# INSTRUCTIONS TO FOLLOW
Print all of the data exactly as written.

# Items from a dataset
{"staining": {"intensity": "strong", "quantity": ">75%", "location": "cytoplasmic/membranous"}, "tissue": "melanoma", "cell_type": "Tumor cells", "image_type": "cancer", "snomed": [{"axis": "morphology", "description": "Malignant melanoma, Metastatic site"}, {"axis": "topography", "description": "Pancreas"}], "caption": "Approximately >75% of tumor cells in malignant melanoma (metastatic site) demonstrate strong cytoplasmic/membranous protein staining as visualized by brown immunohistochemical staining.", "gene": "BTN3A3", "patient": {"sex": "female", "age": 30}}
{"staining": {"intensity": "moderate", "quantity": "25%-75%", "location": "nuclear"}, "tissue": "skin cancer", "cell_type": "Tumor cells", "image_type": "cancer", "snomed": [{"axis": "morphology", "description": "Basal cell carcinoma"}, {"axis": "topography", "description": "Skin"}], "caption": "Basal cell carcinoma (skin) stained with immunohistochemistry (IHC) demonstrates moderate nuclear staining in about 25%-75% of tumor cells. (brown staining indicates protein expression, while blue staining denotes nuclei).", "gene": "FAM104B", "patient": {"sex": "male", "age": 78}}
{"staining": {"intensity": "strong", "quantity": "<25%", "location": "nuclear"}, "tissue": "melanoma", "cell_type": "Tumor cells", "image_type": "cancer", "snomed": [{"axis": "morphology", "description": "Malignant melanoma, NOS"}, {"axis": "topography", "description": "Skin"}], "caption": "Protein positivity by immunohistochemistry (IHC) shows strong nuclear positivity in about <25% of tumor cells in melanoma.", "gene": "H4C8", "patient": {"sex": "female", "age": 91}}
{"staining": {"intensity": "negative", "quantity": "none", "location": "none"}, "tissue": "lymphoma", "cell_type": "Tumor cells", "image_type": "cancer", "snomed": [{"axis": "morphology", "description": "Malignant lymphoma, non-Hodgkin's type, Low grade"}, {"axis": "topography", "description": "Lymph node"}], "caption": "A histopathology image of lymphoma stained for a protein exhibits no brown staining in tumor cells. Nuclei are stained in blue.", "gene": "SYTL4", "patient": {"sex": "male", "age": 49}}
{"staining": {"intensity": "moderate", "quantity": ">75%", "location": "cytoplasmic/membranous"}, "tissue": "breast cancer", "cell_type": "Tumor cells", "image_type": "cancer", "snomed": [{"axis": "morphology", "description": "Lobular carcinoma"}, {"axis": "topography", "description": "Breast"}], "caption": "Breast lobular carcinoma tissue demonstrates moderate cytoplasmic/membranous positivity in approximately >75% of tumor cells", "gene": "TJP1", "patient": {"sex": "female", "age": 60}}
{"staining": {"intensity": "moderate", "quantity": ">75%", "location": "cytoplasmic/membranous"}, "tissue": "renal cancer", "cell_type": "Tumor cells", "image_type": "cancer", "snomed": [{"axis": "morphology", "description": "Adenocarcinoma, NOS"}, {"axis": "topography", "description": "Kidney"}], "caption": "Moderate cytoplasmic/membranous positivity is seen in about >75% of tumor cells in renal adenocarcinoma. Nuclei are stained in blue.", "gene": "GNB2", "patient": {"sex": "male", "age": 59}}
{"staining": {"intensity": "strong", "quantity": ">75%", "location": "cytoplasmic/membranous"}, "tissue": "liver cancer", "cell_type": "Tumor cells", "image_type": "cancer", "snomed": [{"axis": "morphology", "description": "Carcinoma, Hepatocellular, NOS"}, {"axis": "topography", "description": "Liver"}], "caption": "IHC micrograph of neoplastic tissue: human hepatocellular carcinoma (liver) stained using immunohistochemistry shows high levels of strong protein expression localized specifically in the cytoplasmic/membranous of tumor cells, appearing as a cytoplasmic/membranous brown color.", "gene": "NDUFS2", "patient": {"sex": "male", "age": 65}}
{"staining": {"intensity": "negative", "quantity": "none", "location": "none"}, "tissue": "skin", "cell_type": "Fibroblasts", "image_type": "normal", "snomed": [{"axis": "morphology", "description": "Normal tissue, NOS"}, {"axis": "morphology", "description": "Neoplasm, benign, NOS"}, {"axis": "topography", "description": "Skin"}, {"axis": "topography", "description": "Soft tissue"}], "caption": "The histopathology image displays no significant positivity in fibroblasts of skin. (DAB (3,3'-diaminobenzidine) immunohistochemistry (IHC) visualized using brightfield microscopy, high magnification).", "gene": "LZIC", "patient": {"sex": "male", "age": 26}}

# FINISHED EXERCISE
{"staining": {"intensity": "strong", "quantity": ">75%", "location": "cytoplasmic/membranous"}, "tissue": "melanoma", "cell_type": "Tumor cells", "image_type": "cancer", "snomed": [{"axis": "morphology", "description": "Malignant melanoma, Metastatic site"}, {"axis": "topography", "description": "Pancreas"}], "caption": "Approximately >75% of tumor cells in malignant melanoma (metastatic site) demonstrate strong cytoplasmic/membranous protein staining as visualized by brown immunohistochemical staining.", "gene": "BTN3A3", "patient": {"sex": "female", "age": 30}}
{"staining": {"intensity": "moderate", "quantity": "25%-75%", "location": "nuclear"}, "tissue": "skin cancer", "cell_type": "Tumor cells", "image_type": "cancer", "snomed": [{"axis": "morphology", "description": "Basal cell carcinoma"}, {"axis": "topography", "description": "Skin"}], "caption": "Basal cell carcinoma (skin) stained with immunohistochemistry (IHC) demonstrates moderate nuclear staining in about 25%-75% of tumor cells. (brown staining indicates protein expression, while blue staining denotes nuclei).", "gene": "FAM104B", "patient": {"sex": "male", "age": 78}}
{"staining": {"intensity": "strong", "quantity": "<25%", "location": "nuclear"}, "tissue": "melanoma", "cell_type": "Tumor cells", "image_type": "cancer", "snomed": [{"axis": "morphology", "description": "Malignant melanoma, NOS"}, {"axis": "topography", "description": "Skin"}], "caption": "Protein positivity by immunohistochemistry (IHC) shows strong nuclear positivity in about <25% of tumor cells in melanoma.", "gene": "H4C8", "patient": {"sex": "female", "age": 91}}
{"staining": {"intensity": "negative", "quantity": "none", "location": "none"}, "tissue": "lymphoma", "cell_type": "Tumor cells", "image_type": "cancer", "snomed": [{"axis": "morphology", "description": "Malignant lymphoma, non-Hodgkin's type, Low grade"}, {"axis": "topography", "description": "Lymph node"}], "caption": "A histopathology image of lymphoma stained for a protein exhibits no brown staining in tumor cells. Nuclei are stained in blue.", "gene": "SYTL4", "patient": {"sex": "male", "age": 49}}
{"staining": {"intensity": "moderate", "quantity": ">75%", "location": "cytoplasmic/membranous"}, "tissue": "breast cancer", "cell_type": "Tumor cells", "image_type": "cancer", "snomed": [{"axis": "morphology", "description": "Lobular carcinoma"}, {"axis": "topography", "description": "Breast"}], "caption": "Breast lobular carcinoma tissue demonstrates moderate cytoplasmic/membranous positivity in approximately >75% of tumor cells", "gene": "TJP1", "patient": {"sex": "female", "age": 60}}
{"staining": {"intensity": "moderate", "quantity": ">75%", "location": "cytoplasmic/membranous"}, "tissue": "renal cancer", "cell_type": "Tumor cells", "image_type": "cancer", "snomed": [{"axis": "morphology", "description": "Adenocarcinoma, NOS"}, {"axis": "topography", "description": "Kidney"}], "caption": "Moderate cytoplasmic/membranous positivity is seen in about >75% of tumor cells in renal adenocarcinoma. Nuclei are stained in blue.", "gene": "GNB2", "patient": {"sex": "male", "age": 59}}
{"staining": {"intensity": "strong", "quantity": ">75%", "location": "cytoplasmic/membranous"}, "tissue": "liver cancer", "cell_type": "Tumor cells", "image_type": "cancer", "snomed": [{"axis": "morphology", "description": "Carcinoma, Hepatocellular, NOS"}, {"axis": "topography", "description": "Liver"}], "caption": "IHC micrograph of neoplastic tissue: human hepatocellular carcinoma (liver) stained using immunohistochemistry shows high levels of strong protein expression localized specifically in the cytoplasmic/membranous of tumor cells, appearing as a cytoplasmic/membranous brown color.", "gene": "NDUFS2", "patient": {"sex": "male", "age": 65}}
{"staining": {"intensity": "negative", "quantity": "none", "location": "none"}, "tissue": "skin", "cell_type": "Fibroblasts", "image_type": "normal", "snomed": [{"axis": "morphology", "description": "Normal tissue, NOS"}, {"axis": "morphology", "description": "Neoplasm, benign, NOS"}, {"axis": "topography", "description": "Skin"}, {"axis": "topography", "description": "Soft tissue"}], "caption": "The histopathology image displays no significant positivity in fibroblasts of skin. (DAB (3,3'-diaminobenzidine) immunohistochemistry (IHC) visualized using brightfield microscopy, high magnification).", "gene": "LZIC", "patient": {"sex": "male", "age": 26}}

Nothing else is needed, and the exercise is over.